__Exercise description__
Answer the following questions using the text on the post-COVID WFH backlash.
(a) In which years did many Indian companies push aggressive return-to-office mandates?
(b) In what month and year did offices close?
(c) What two extremes did managers typically turn to when they had no visibility into whether work was happening?

__Page extract__
##############################

The post-COVID WFH backlash
A significant number of Indian companies pushed aggressive return-to-office mandates in 2023 and 2024. Their reasoning, when stated plainly: "We tried WFH during COVID. It did not work. We are not doing that again." Now, with PM Modi's WFH appeal in May 2026 reigniting the conversation, those same companies are hearing from employees who disagree with that conclusion.
Both sides have a point. WFH during COVID often did not work well. But the diagnosis of why it failed is almost universally wrong. The failure was not about working from home. It was about the absence of systems that make remote work functional. Fix the systems and the outcome is different.
What actually failed — the honest post-mortem
Failure 1: No outcome clarity
When offices closed in March 2020, most Indian companies had no documented outcome frameworks for individual roles. Managers managed by presence — seeing who was at their desk was the primary accountability signal. Suddenly removed from that signal, they had no alternative. Employees did not know what good looked like. Managers did not know how to verify it. The result was anxiety on both sides that never fully resolved.
The fix: Before any WFH arrangement, every role needs written, measurable outcomes for each time period. Not tasks — outcomes. Not "work on the module" — "deliver a tested, reviewed feature by Friday."
Failure 2: No work verification system
Without office presence, managers had no visibility into whether work was happening. The response was typically one of two extremes: blind trust (which eroded confidence when deadlines slipped) or excessive check-ins and status update requests (which fragmented everyone's day and bred resentment). Neither gave managers the accurate picture they needed.
The fix: Passive work tracking tools that capture session activity, application usage, and work timelines automatically — without requiring manual timesheets or constant check-ins. The data is there when needed; it does not interrupt the workday.

##############################

Saved data entries:
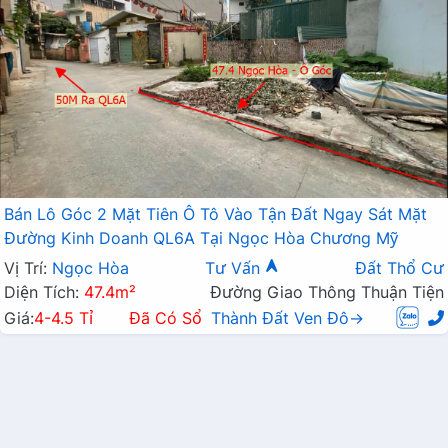
Bán Lô Góc 2 Mặt Tiên Ô Tô Vào Tận Đất Ngay Sát Mặt
Đường Kinh Doanh QL6A Tại Ngọc Hòa Chương Mỹ
Vị Trí:
Ngọc Hòa
Tư Vấn
Đất Thổ Cư
Diện Tích:
47.4m²
Đường Giao Thông Thuận Tiện
Giá:
4-4.5 Tỉ
Đã Có Sổ
Thành Đất Ven Đô→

##############################

__Answer space__
(a) 2023 and 2024.
(b) March 2020.
(c) Blind trust, or excessive check-ins and status update requests.